Seperti dikutip AFP, Observatory mengaku belum dapat mengetahui senyawa apa yang ada dalam gas beracun tersebut. Grup yang berbasis di London itu juga belum mengetahui apakah pesawat pengebom adalah milik Suriah atau Rusia.
Laporan terjadinya serangan gas muncul di awal konferensi konflik Suriah yang digelar Uni Eropa serta Perserikatan Bangsa-Bangsa di Brussels, Belgia.
Sejumlah foto yang dirilis aktivis memperlihatkan relawan menyiramkan air ke para korban. Sedikitnya dua pria terlihat tergeletak dengan busa putih di mulut mereka. Provinsi Idlib sebagian besar dikuasai aliansi oposisi, termasuk mantan grup terafiliasi al-Qaeda, Fateh al-Sham Front.
Pemerintah Suriah secara resmi bergabung dengan Konvensi Senjata Kimia dan menyerahkan semua senjata kimianya pada 2013. Itu merupakan bagian dari sebuah perjanjian agar Amerika Serikat (AS) tidak melancarkan serangan di Suriah.
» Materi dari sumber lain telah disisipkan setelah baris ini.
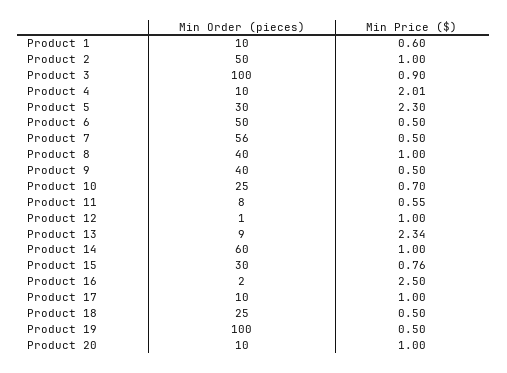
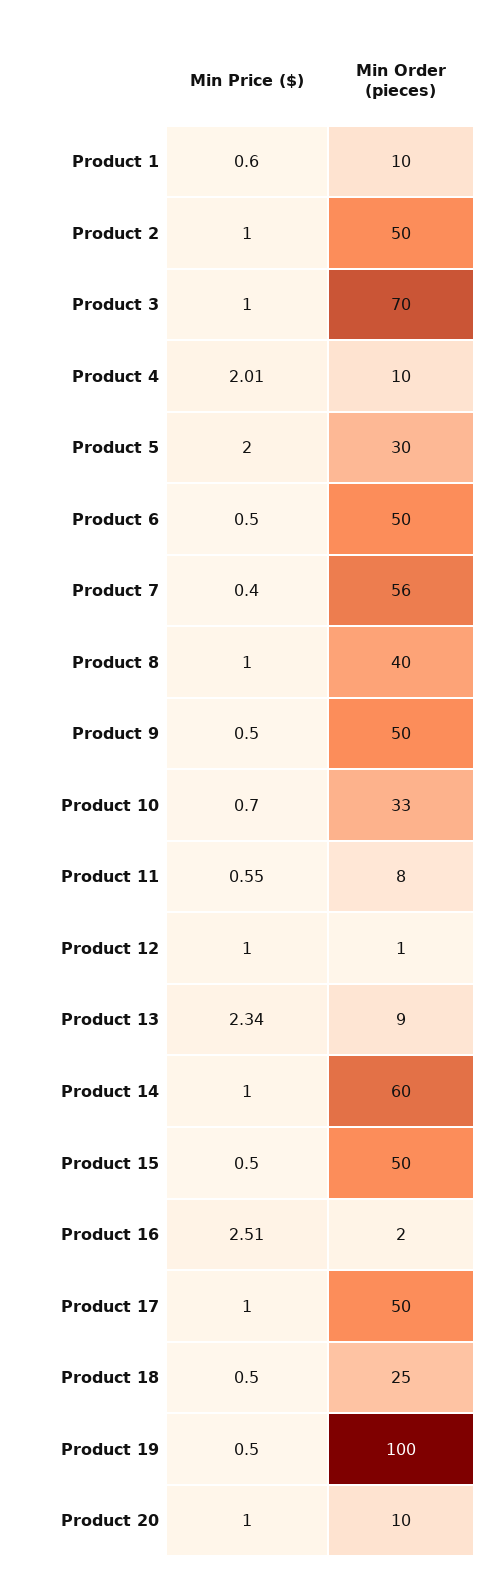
Min Order (pieces), Product 3: 100 -> 70
Min Price ($), Product 3: 0.9 -> 1
Min Price ($), Product 5: 2.3 -> 2
Min Price ($), Product 7: 0.5 -> 0.4
Min Order (pieces), Product 9: 40 -> 50
Min Order (pieces), Product 10: 25 -> 33
Min Order (pieces), Product 15: 30 -> 50
Min Price ($), Product 15: 0.76 -> 0.5
Min Price ($), Product 16: 2.5 -> 2.51
Min Order (pieces), Product 17: 10 -> 50

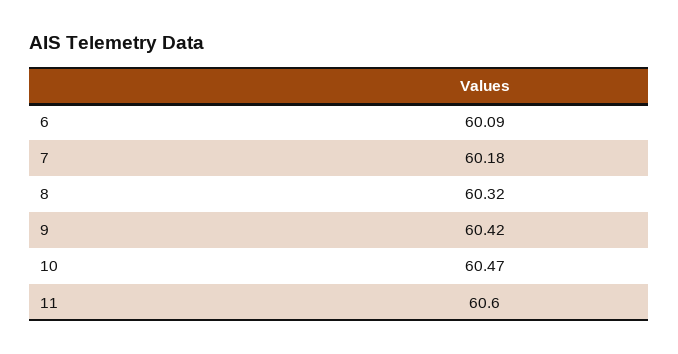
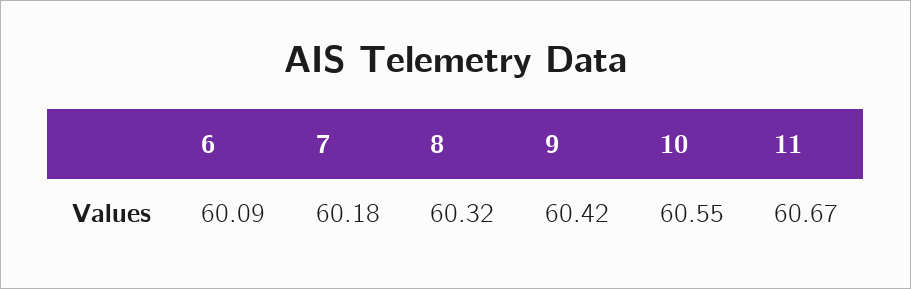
10: 60.47 -> 60.55
11: 60.6 -> 60.67

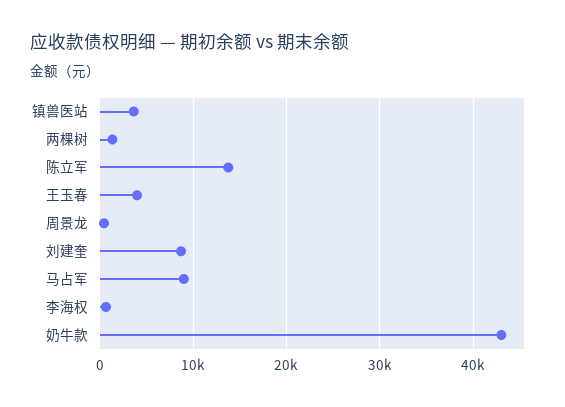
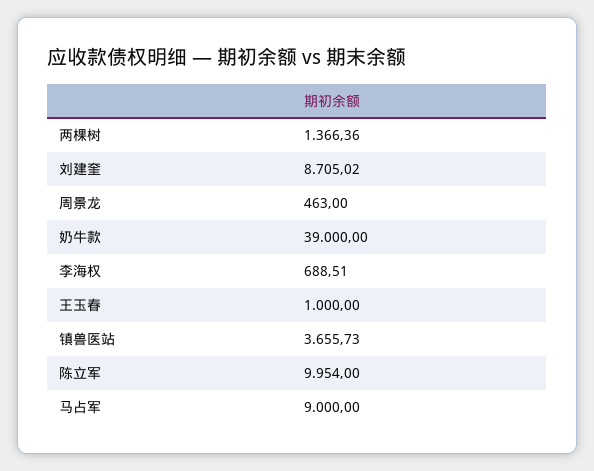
陈立军: 14000 -> 9954
王玉春: 4000 -> 1000
奶牛款: 43000 -> 39000

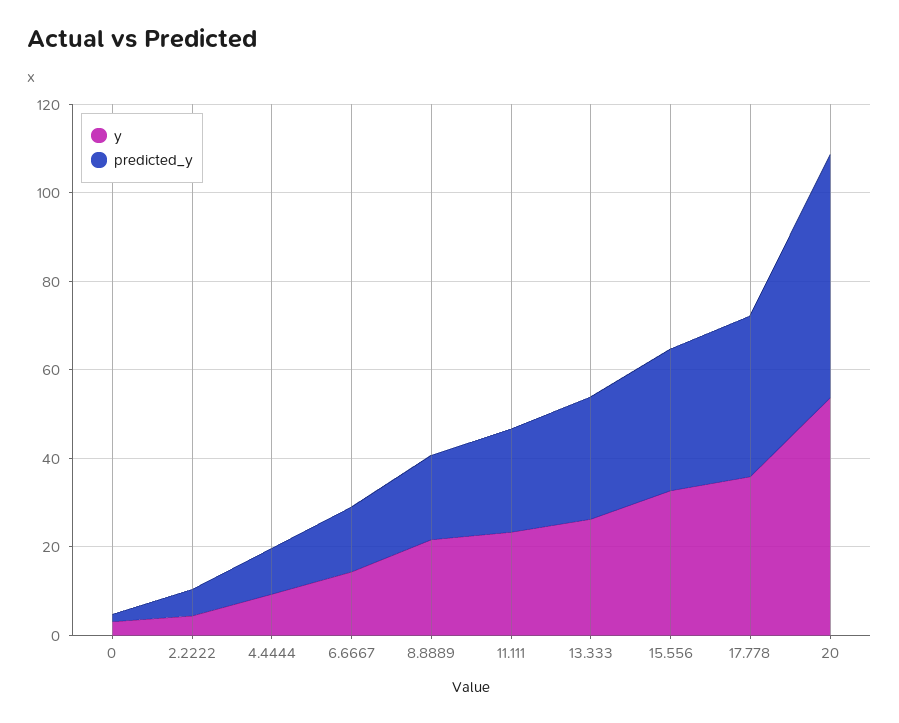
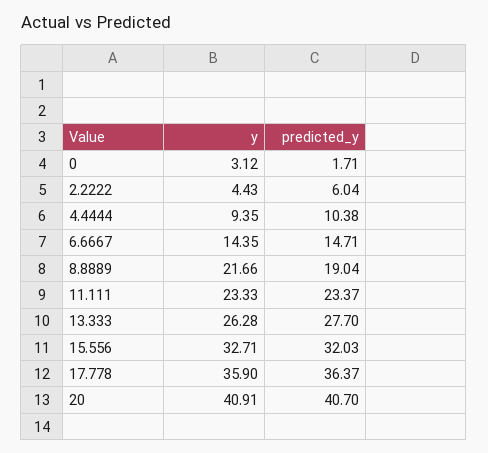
y, 20: 55 -> 40.91
predicted_y, 20: 55 -> 40.7

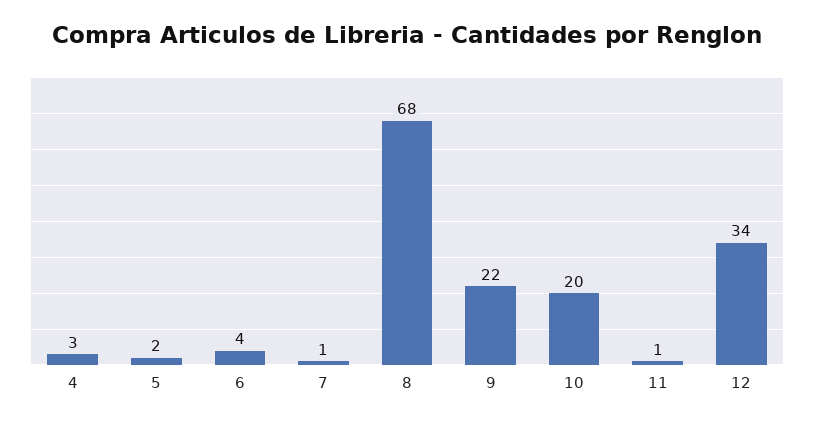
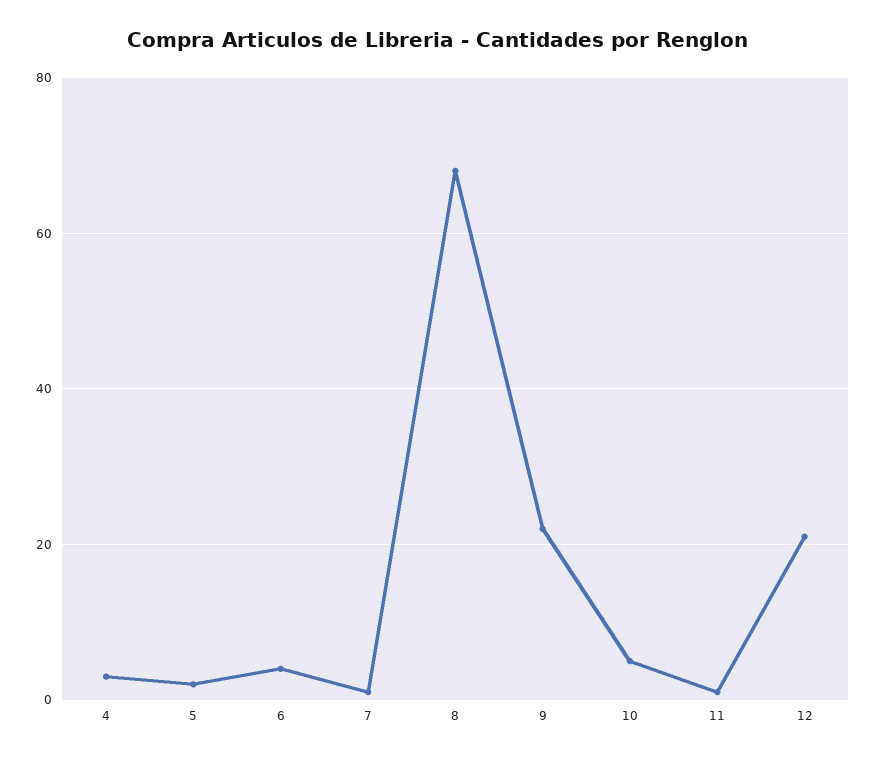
10: 20 -> 5
12: 34 -> 20

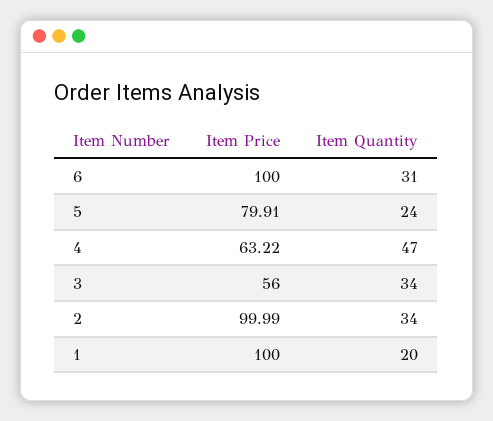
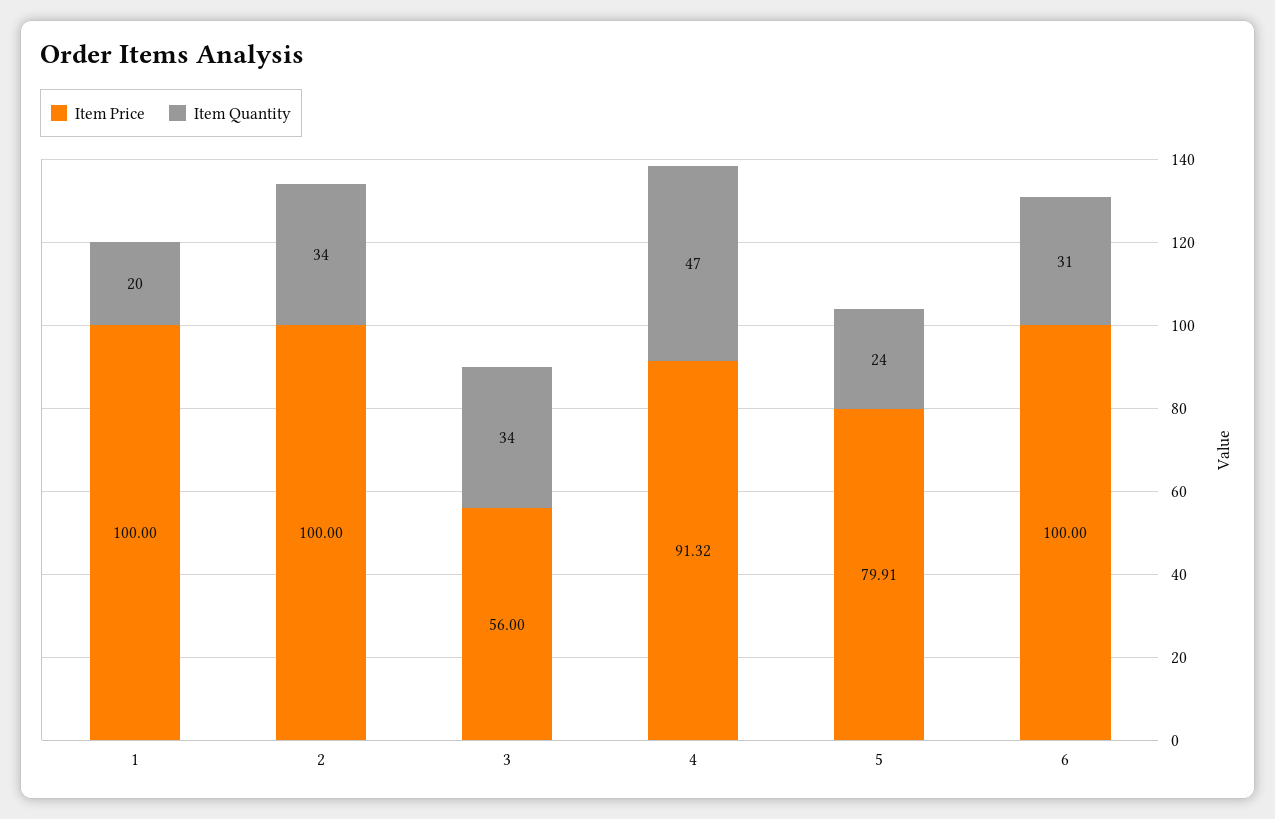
Item Price, 4: 63.22 -> 91.32
Item Price, 2: 99.99 -> 100

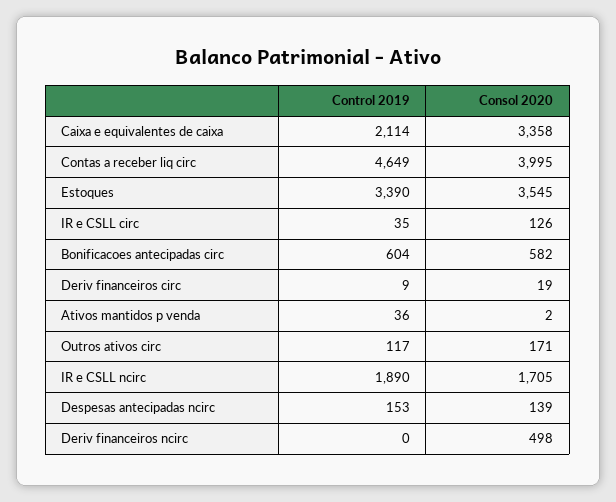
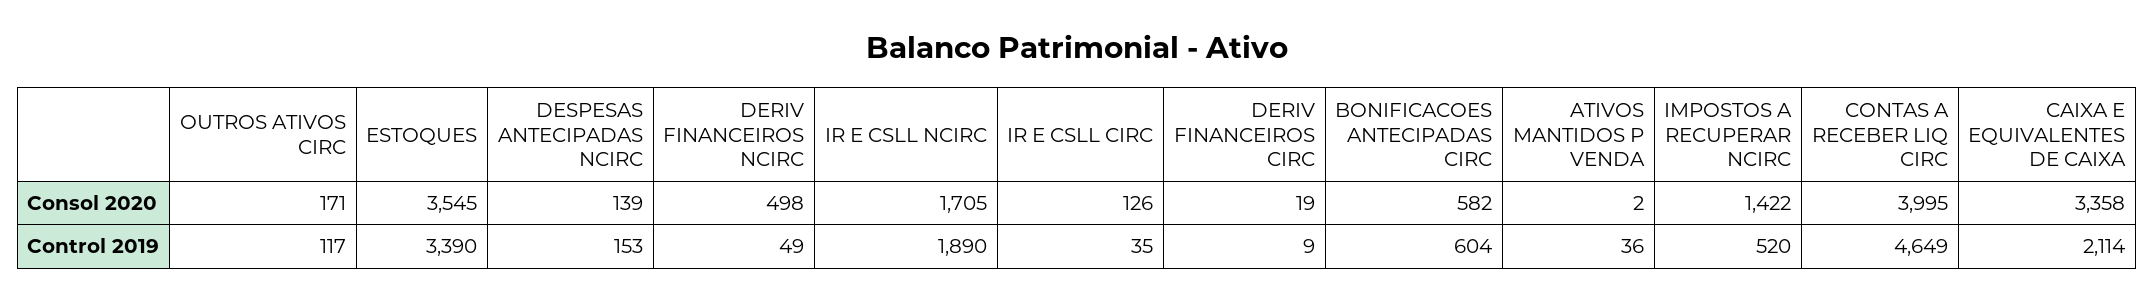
Control 2019, Deriv financeiros ncirc: 0 -> 49
Consol 2020, IMPOSTOS A RECUPERAR NCIRC: none -> 1422
Control 2019, IMPOSTOS A RECUPERAR NCIRC: none -> 520

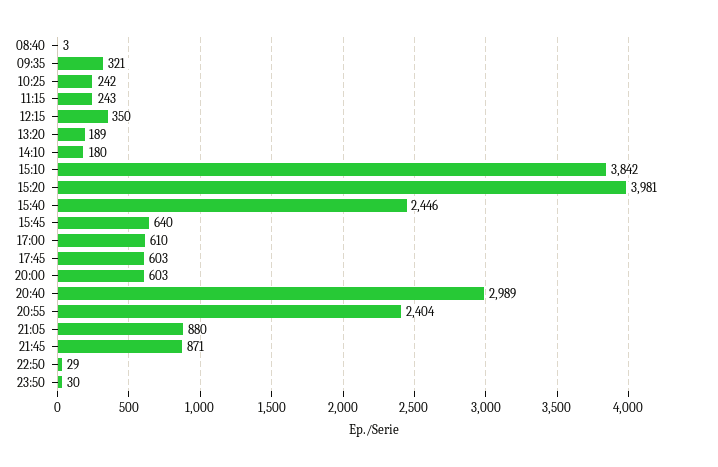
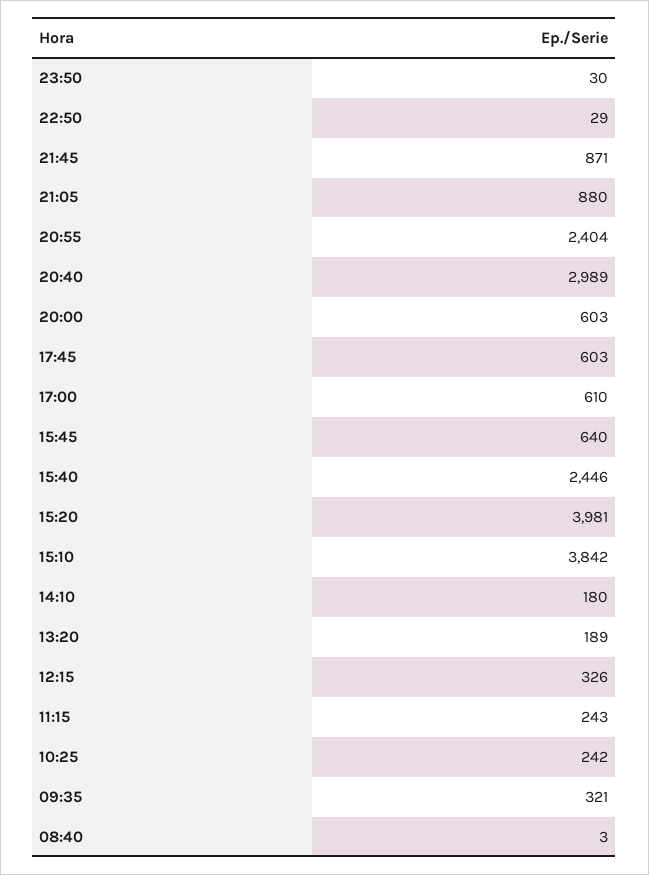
12:15: 350 -> 326

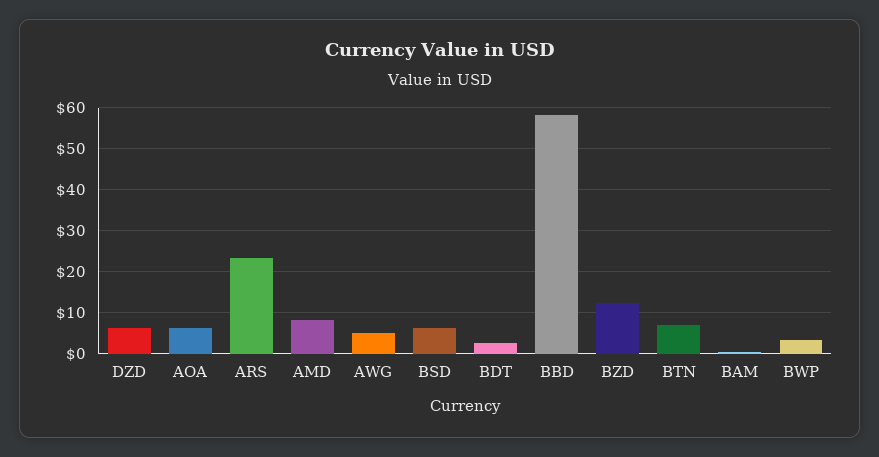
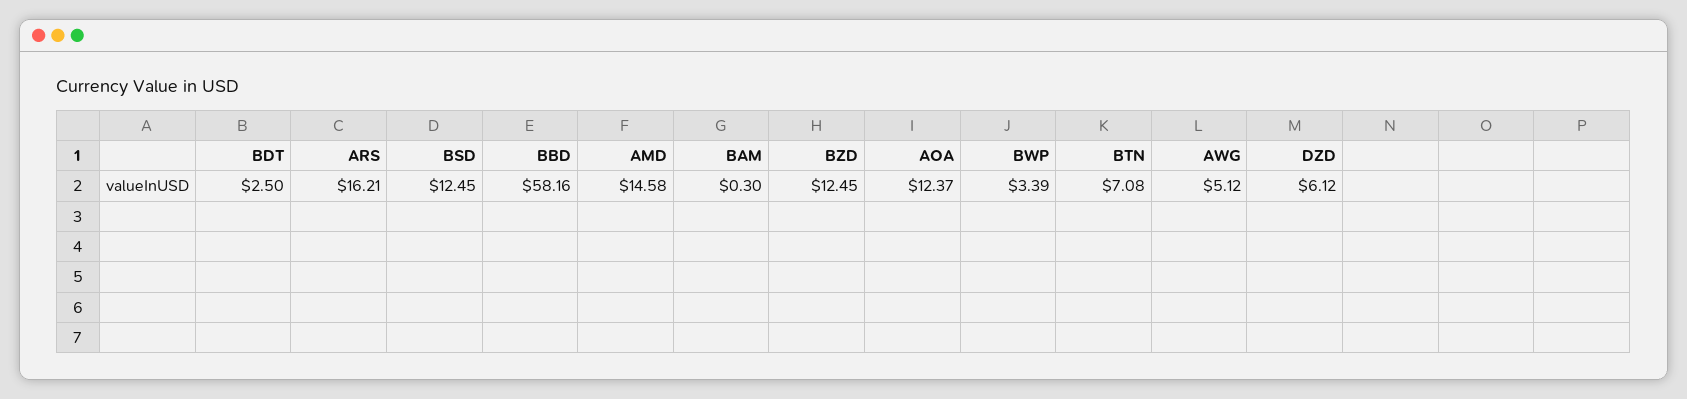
AOA: 6 -> 12.37
ARS: 24 -> 16.21
AMD: 8 -> 14.58
BSD: 6 -> 12.45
Namun sejumlah laporan penggunaan bahan kimia oleh rezim Presiden Bashar al-Assad muncul dari waktu ke waktu. PBB menuduh rezim Assad melancarkan sedikitnya tiga serangan kimia pada 2014 dan 2015.
Pemerintah Suriah membantah menggunakan senjata kimia, dan menuduh justru oposisilah yang memiliki persenjataan seperti itu.
Lebih dari 320 ribu orang tewas di Suriah sejak konflik meletus pada Maret 2011, yang berawal dari sebuah unjuk rasa damai menentang pemerintah.